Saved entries
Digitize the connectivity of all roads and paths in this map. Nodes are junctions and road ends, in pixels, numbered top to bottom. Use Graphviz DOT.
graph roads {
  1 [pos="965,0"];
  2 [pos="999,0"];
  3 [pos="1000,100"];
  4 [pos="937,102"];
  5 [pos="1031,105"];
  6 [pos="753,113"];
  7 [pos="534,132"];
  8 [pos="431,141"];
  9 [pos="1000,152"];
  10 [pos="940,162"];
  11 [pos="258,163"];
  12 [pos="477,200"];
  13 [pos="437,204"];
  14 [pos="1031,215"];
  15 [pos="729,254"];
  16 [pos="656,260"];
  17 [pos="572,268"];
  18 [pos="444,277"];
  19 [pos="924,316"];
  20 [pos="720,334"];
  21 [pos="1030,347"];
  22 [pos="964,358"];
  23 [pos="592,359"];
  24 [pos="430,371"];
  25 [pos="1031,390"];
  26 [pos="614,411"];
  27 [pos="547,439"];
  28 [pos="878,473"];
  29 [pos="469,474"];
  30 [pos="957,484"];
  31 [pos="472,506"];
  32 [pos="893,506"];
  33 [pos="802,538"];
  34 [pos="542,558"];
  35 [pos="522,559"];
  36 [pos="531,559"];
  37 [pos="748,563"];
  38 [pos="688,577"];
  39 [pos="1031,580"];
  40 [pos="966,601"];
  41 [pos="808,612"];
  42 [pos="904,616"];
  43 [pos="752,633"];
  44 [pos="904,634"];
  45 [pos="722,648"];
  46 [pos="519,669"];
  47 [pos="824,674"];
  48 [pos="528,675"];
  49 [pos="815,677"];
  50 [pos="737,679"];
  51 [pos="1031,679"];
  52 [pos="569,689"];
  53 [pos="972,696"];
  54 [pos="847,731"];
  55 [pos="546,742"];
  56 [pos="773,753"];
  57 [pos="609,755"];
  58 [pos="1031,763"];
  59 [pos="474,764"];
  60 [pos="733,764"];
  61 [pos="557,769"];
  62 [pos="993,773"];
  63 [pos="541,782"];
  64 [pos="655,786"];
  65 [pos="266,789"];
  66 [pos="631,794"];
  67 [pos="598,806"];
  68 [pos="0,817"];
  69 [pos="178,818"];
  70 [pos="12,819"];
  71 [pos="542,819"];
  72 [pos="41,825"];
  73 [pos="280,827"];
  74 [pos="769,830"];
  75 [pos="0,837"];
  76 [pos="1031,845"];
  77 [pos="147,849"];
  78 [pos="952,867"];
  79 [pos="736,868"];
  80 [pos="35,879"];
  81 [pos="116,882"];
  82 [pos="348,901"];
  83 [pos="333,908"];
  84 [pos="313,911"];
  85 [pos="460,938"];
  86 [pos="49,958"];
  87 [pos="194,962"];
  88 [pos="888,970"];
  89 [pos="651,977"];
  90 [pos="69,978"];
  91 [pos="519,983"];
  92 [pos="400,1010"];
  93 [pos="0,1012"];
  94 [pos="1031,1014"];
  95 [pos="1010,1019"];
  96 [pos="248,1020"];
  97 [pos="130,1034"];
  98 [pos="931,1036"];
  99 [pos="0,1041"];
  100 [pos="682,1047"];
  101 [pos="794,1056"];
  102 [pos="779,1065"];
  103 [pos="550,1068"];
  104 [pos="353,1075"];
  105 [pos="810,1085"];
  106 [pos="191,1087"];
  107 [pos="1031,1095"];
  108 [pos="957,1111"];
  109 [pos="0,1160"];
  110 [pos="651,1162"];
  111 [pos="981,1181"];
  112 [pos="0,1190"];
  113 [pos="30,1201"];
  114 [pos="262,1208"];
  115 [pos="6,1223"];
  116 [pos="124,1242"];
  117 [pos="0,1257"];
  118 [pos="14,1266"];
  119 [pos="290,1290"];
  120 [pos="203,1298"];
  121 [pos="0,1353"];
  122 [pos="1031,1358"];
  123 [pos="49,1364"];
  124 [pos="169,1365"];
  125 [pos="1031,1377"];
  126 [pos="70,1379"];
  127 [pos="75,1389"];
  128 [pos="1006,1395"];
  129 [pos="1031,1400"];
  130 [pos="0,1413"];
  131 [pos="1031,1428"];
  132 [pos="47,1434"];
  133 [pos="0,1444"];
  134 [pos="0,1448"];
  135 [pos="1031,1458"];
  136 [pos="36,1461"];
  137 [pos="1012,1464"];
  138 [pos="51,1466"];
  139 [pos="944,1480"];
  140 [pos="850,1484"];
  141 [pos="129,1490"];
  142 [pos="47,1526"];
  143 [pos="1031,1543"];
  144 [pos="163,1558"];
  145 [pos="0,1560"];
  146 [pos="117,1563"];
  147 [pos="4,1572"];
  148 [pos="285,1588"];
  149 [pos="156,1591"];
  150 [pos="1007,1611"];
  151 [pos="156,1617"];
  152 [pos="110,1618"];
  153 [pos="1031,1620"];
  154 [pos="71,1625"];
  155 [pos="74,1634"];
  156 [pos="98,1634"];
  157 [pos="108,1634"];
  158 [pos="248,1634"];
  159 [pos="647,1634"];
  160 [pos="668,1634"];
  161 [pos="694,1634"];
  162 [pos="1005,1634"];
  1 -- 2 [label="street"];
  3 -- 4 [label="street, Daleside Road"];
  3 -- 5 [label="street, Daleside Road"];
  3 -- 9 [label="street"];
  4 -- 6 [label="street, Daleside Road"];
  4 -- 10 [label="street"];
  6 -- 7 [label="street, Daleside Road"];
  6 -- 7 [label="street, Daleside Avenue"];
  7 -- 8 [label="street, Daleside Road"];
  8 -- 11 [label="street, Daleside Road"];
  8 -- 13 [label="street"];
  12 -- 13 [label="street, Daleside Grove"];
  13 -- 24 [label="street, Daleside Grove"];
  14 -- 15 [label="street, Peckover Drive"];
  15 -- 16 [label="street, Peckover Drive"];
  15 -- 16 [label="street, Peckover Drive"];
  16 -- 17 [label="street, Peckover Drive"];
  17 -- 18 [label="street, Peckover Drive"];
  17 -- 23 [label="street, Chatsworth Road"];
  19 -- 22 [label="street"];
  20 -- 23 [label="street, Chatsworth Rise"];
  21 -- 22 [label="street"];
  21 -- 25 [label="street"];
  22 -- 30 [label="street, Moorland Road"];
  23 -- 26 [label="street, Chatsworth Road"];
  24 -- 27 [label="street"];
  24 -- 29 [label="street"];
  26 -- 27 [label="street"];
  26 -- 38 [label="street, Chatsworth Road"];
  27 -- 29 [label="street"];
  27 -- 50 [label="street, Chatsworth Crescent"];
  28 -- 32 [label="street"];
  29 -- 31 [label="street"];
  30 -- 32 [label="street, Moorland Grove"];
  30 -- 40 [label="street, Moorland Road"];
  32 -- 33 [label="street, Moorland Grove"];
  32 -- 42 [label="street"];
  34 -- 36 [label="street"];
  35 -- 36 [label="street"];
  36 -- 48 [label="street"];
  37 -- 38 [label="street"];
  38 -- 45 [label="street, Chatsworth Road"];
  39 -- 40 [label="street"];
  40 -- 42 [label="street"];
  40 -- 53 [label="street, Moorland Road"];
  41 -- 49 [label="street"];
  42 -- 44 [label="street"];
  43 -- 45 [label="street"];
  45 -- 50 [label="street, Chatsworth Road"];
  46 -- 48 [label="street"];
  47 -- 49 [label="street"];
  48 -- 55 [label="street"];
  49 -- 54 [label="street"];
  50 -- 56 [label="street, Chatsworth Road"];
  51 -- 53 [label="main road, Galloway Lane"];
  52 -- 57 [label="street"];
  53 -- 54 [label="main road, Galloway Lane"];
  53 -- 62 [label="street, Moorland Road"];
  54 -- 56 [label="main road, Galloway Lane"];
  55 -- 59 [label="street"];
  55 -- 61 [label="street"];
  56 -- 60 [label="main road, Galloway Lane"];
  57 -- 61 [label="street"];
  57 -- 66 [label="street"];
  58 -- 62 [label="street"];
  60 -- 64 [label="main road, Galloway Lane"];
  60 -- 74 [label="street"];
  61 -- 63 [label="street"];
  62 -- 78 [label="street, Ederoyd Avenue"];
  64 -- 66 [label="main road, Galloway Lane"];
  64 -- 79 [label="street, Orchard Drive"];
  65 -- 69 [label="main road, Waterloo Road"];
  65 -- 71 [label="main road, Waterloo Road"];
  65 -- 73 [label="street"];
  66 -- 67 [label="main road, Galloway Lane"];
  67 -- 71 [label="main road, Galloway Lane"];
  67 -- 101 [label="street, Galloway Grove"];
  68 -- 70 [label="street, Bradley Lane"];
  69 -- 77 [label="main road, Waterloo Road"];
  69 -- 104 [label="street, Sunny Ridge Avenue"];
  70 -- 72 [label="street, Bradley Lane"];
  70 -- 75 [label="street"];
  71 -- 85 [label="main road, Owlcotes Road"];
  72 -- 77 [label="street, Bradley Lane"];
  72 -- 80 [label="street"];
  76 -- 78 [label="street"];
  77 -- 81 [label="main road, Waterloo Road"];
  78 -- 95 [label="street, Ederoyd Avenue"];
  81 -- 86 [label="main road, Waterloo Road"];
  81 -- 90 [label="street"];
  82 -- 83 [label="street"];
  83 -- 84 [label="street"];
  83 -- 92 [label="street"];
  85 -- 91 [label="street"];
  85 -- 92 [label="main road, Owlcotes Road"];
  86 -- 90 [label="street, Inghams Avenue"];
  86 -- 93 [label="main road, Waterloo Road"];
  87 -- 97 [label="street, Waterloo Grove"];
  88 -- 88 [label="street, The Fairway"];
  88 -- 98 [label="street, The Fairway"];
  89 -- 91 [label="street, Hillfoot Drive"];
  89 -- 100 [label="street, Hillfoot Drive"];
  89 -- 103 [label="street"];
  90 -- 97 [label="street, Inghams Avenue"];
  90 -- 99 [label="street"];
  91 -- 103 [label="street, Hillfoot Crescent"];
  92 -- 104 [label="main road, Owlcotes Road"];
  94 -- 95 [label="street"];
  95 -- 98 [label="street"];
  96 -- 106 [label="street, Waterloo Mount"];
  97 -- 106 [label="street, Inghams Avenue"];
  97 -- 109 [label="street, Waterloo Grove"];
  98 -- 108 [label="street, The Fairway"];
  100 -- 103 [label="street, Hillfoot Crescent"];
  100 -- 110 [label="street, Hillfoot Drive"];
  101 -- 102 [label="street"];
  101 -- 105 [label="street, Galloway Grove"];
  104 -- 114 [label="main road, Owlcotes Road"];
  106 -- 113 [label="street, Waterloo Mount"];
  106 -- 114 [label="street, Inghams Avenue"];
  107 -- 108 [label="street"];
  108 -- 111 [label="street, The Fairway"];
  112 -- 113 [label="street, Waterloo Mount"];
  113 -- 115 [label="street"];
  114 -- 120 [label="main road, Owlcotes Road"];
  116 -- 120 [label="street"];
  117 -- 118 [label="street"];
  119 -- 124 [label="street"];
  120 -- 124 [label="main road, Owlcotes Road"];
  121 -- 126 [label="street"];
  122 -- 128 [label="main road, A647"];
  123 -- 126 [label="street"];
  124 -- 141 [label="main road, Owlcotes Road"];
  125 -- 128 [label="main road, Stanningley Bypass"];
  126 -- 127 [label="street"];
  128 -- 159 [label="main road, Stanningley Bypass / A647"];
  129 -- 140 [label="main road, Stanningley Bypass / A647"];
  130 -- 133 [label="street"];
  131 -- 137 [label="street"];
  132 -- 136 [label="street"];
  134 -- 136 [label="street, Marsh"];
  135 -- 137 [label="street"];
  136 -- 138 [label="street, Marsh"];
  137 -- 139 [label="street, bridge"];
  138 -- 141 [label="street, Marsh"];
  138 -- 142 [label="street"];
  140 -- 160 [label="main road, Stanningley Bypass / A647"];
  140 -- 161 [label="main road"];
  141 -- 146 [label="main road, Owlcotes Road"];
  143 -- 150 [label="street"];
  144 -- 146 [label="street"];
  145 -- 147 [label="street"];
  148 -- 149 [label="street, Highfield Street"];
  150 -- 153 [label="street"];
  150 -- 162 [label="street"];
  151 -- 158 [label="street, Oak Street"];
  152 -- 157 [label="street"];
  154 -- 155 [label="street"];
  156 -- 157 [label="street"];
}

-- PROBLEM --
Find the lines in the entries above where "Bradley" occurs, and copy each of them.

-- REPLY TO THE TASK --
  68 -- 70 [label="street, Bradley Lane"];
  70 -- 72 [label="street, Bradley Lane"];
  72 -- 77 [label="street, Bradley Lane"];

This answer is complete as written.